» **What is expected**
Count how many lines of the records below contain the string "small". Reply with the number alone.

┌─ Input for this task

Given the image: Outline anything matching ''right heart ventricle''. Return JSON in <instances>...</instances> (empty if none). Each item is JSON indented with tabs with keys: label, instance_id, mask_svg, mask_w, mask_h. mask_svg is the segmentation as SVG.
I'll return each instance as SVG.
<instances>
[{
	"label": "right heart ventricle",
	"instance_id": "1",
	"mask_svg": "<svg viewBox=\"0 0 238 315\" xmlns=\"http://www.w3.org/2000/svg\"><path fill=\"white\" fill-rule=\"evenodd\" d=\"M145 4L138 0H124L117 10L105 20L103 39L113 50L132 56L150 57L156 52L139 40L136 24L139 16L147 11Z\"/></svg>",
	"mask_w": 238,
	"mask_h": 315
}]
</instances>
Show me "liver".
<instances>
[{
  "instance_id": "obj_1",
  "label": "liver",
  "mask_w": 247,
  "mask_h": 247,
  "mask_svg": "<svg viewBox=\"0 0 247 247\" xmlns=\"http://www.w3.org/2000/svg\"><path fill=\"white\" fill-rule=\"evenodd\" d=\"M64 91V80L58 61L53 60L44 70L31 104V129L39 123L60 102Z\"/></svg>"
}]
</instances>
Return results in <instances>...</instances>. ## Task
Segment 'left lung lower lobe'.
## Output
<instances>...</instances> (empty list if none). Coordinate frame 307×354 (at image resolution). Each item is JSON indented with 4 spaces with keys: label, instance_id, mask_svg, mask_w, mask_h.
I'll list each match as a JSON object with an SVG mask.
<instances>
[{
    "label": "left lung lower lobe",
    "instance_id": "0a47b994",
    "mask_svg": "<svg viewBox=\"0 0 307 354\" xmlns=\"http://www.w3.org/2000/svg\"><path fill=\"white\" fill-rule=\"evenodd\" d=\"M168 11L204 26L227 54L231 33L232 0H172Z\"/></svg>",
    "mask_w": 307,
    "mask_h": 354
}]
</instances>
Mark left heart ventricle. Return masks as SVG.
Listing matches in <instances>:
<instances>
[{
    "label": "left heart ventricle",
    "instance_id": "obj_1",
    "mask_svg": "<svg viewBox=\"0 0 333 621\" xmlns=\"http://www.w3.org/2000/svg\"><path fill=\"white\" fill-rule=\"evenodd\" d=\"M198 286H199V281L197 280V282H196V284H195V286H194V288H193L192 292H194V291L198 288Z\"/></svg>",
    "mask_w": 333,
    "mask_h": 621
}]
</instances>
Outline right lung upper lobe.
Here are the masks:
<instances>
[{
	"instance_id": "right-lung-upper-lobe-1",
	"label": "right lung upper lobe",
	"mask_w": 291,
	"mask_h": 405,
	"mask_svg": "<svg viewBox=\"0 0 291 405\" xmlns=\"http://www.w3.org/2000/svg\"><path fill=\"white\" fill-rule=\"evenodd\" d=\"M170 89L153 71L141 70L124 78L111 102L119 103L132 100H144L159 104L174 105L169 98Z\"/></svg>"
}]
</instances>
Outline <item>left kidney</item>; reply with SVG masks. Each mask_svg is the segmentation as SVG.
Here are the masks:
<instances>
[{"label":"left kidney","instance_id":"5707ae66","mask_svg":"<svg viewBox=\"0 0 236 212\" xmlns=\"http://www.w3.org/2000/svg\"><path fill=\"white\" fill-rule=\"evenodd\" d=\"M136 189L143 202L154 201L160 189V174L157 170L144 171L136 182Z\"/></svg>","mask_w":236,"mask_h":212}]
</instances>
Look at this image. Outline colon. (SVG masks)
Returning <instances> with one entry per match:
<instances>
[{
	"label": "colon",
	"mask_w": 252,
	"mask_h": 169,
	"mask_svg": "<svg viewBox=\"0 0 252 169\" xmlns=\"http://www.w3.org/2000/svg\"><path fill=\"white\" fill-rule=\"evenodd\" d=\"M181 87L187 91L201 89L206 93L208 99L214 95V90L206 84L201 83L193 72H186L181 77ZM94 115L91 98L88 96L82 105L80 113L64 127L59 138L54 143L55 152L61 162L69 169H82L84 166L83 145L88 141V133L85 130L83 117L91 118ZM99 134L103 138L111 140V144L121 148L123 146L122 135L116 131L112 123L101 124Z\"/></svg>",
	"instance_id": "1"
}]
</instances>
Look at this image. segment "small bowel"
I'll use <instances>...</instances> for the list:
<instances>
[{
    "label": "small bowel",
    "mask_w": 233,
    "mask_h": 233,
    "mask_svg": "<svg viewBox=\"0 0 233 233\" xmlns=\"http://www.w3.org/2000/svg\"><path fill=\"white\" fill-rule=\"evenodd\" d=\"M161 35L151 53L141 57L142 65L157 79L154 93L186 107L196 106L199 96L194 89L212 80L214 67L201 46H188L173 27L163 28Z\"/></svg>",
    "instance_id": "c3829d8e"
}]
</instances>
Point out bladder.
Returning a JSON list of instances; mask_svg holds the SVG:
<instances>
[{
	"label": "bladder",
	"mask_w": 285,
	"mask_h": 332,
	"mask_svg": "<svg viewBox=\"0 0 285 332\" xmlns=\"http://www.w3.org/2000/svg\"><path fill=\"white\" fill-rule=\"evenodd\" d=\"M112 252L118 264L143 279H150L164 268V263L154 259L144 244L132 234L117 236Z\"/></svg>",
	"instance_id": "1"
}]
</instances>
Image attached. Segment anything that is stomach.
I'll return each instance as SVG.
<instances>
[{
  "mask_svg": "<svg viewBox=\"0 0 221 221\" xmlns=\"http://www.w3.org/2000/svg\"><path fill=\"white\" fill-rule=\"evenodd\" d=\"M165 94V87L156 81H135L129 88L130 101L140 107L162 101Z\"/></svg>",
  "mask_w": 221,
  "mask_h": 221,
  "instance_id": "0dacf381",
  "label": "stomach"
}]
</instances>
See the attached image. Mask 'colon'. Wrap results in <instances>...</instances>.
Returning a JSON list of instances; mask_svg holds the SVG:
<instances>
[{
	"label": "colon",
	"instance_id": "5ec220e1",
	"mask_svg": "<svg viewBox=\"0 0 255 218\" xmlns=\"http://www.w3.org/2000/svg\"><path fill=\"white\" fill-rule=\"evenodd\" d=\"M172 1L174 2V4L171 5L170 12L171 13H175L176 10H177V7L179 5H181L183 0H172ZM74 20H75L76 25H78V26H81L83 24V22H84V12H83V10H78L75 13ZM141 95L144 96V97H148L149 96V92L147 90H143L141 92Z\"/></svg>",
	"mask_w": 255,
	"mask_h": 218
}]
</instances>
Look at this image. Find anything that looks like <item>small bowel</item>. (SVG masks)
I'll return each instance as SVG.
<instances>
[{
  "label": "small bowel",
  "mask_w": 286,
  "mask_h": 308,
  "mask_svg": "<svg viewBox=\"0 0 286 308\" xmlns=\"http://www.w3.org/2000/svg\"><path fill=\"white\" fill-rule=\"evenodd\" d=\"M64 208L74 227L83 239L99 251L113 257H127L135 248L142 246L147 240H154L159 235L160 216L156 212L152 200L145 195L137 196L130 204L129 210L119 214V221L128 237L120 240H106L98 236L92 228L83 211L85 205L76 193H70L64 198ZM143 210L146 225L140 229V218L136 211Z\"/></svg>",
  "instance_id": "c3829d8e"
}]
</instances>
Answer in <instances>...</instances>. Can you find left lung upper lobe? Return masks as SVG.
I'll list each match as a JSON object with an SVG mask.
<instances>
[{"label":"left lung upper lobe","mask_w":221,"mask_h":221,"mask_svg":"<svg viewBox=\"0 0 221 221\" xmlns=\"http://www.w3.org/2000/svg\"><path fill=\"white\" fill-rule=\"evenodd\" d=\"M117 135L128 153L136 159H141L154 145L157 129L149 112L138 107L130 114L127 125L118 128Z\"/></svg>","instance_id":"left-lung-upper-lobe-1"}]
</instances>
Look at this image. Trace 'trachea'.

└─

» **Complete output**
4